WHAT THE TASK REQUIRES:
Each line from the one with "logic load_A, load_B, load_Op, updateRes, reset, clk;" through the last line of the records must be output exactly, both ends included.

Machine-readable hardware designs
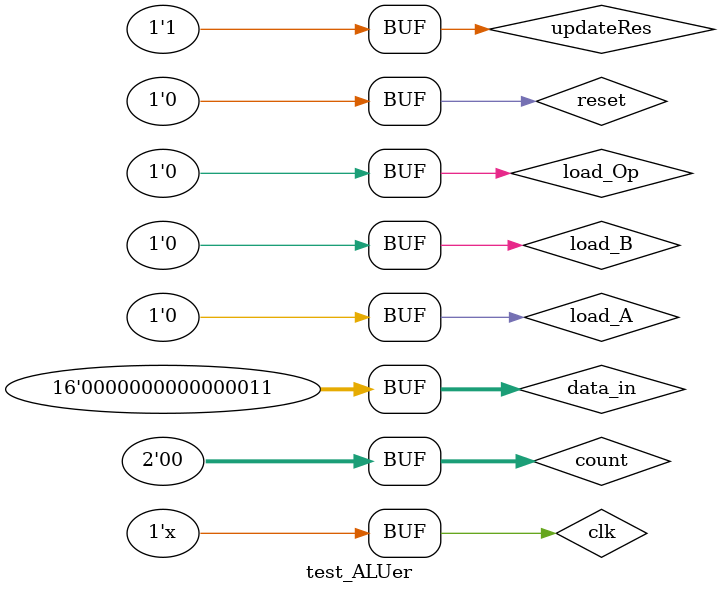
<source format=sv>
`timescale 1ns / 1ps


module test_ALUer();
    logic [15:0]data_in;
    logic load_A, load_B, load_Op, updateRes, reset, clk;
    logic [6:0] Segments;
    logic [7:0] Anodes;
    logic [4:0]LEDs;
    logic [1:0]count;
S6_Actividad1 DUT(
    .data_in(data_in),
    .load_A(load_A),
    .load_B(load_B),
    .load_Op(load_Op),
    .updateRes(updateRes),
    .reset(reset),
    .clk(clk),
    .Segments(Segments),
    .Anodes(Anodes),
    .LEDs(LEDs));
    
    always#10 clk=~clk;
initial begin 
    count = 2'b0;
    updateRes=1'b0;
    clk=1'b0;
    reset=1'b1;
    data_in=16'd0;
    load_B=1'b0;
    load_A=1'b0;
    load_Op=1'b0;
    #65
    reset=1'b0;
    #40
    reset=1'b0;
    data_in=16'd11;
    load_A=1'b1;
    #120
    data_in=16'd10;
    load_A=1'b0;
    load_B=1'b1;
    #120
    data_in=2'b11;
    load_B=1'b0;
    load_Op=1'b1;
    #120
    load_Op=1'b0;
    updateRes=1'b1;
    
   
end    
    
    
endmodule
</source>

ANSWER BOX:
    logic load_A, load_B, load_Op, updateRes, reset, clk;
    logic [6:0] Segments;
    logic [7:0] Anodes;
    logic [4:0]LEDs;
    logic [1:0]count;
S6_Actividad1 DUT(
    .data_in(data_in),
    .load_A(load_A),
    .load_B(load_B),
    .load_Op(load_Op),
    .updateRes(updateRes),
    .reset(reset),
    .clk(clk),
    .Segments(Segments),
    .Anodes(Anodes),
    .LEDs(LEDs));
    
    always#10 clk=~clk;
initial begin 
    count = 2'b0;
    updateRes=1'b0;
    clk=1'b0;
    reset=1'b1;
    data_in=16'd0;
    load_B=1'b0;
    load_A=1'b0;
    load_Op=1'b0;
    #65
    reset=1'b0;
    #40
    reset=1'b0;
    data_in=16'd11;
    load_A=1'b1;
    #120
    data_in=16'd10;
    load_A=1'b0;
    load_B=1'b1;
    #120
    data_in=2'b11;
    load_B=1'b0;
    load_Op=1'b1;
    #120
    load_Op=1'b0;
    updateRes=1'b1;
    
   
end    
    
    
endmodule
</source>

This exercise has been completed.